[Study text Boundary: Start]
Last time we have seen that in order to classify all

non-commutative $l$-points one needs to control the finite

dimensional simple algebras having as their center a finite

dimensional field-extension of $l$. We have seen that the equivalence

classes of simple algebras with the same center $L$ form an Abelian

group, the

Brauer group. The calculation of Brauer groups

is best done using

Galois-cohomology. As an aside :

Evariste Galois was one of the more tragic figures in the history of

mathematics, he died at the age of 20 as a result of a duel. There is

a whole site the Evariste Galois archive dedicated to his

work.

But let us return to a simple algebra $T$ over the

field $L$ which we have seen to be of the form $M(k,S)$, full

matrices over a division algebra $S$. We know that the dimension of

$S$ over $L$ is a square, say $n^2$, and it can be shown that all

*maximal* commutative subfields of $S$ have dimension n over $L$.

In this way one can view a simple algebra as a bag containing all

sorts of degree n extensions of its center. All these maximal

subfields are also *splitting fields* for $S$, meaning that

if you tensor $S$ with one of them, say $M$, one obtains full nxn

matrices $M(n,M)$. Among this collection there is at least one

*separable* field but for a long time it was an open question

whether the collection of all maximal commutative subfields also

contains a *Galois*-extension of $L$. If this is the case, then

one could describe the division algebra $S$ as a *crossed*

product. It was known for some time that there is always a simple

algebra $S’$ equivalent to $S$ which is a crossed product (usually

corresponding to a different number n’), that is, all elements of

the Brauer group can be represented by crossed products. It came as a

surprise when S.A. Amitsur in 1972 came up with examples of

non-crossed product division algebras, that is, division algebras $D$

such that none of its maximal commutative subfields is a Galois

extension of the center. His examples were *generic*

division algebras $D(n)$. To define $D(n)$ take two *generic*

nxn matrices, that is, nxn matrices A and B such that all its

entries are algebraically independent over $L$ and consider the

$L$-subalgebra generated by A and B in the full nxn matrixring over the

field $F$ generated by all entries of A and B. Somewhat surprisingly,

one can show that this subalgebra is a domain and inverting all its

central elements (which, again, is somewhat of a surprise that

there are lots of them apart from elements of $L$, the so called

central polynomials) one obtains the division algebra $D(n)$ with

center $F(n)$ which has trancendence degree n^2 1 over $L$. By the

way, it is still unknown (apart from some low n cases) whether $F(n)$

is purely trancendental over $L$. Now, utilising the *generic*

nature of $D(n)$, Amitsur was able to prove that when $L=Q$, the

field of rational numbers, $D(n)$ cannot be a crossed product unless

$n=2^s p_1…p_k$ with the p_i prime numbers and s at most 2. So, for

example $D(8)$ is not a crossed product.
[Study text Boundary: End]
- _Assignment 1_
Using the notes on Brauer groups, explain why a simple algebra can be viewed as a bag holding many degree n extensions of its center. Answer in one to three sentences.
- _Assignment 2_
Write the next part of the notes on Brauer groups, picking up after the statement that $D(8)$ is not a crossed product.
[Collected data Boundary: Start]
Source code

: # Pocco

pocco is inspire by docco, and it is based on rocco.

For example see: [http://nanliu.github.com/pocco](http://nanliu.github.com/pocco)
[Collected data Boundary: End]
- _Result 1_
The underlying division algebra $S$ has dimension $n^2$ over its center $L$, and all maximal commutative subfields of $S$ have dimension n over $L$. So the simple algebra, which has the form $M(k,S)$, carries a whole collection of degree n extensions of its center.

- _Result 2_
One can then

ask whether any division algebra $S$, of dimension n^2 over $L$, is a

crossed whenever n is squarefree. Even teh simplest case, when n is a

prime number is not known unless p=2 or 3. This shows how little we do

know about finite dimensional division algebras : nobody knows

whether a division algebra of dimension 25 contains a maximal

*cyclic* subfield (the main problem in deciding this type of

problems is that we know so few methods to construct division

algebras; either they are constructed quite explicitly as a crossed

product or otherwise they are constructed by some generic construction

but then it is very hard to make explicit calculations with

them).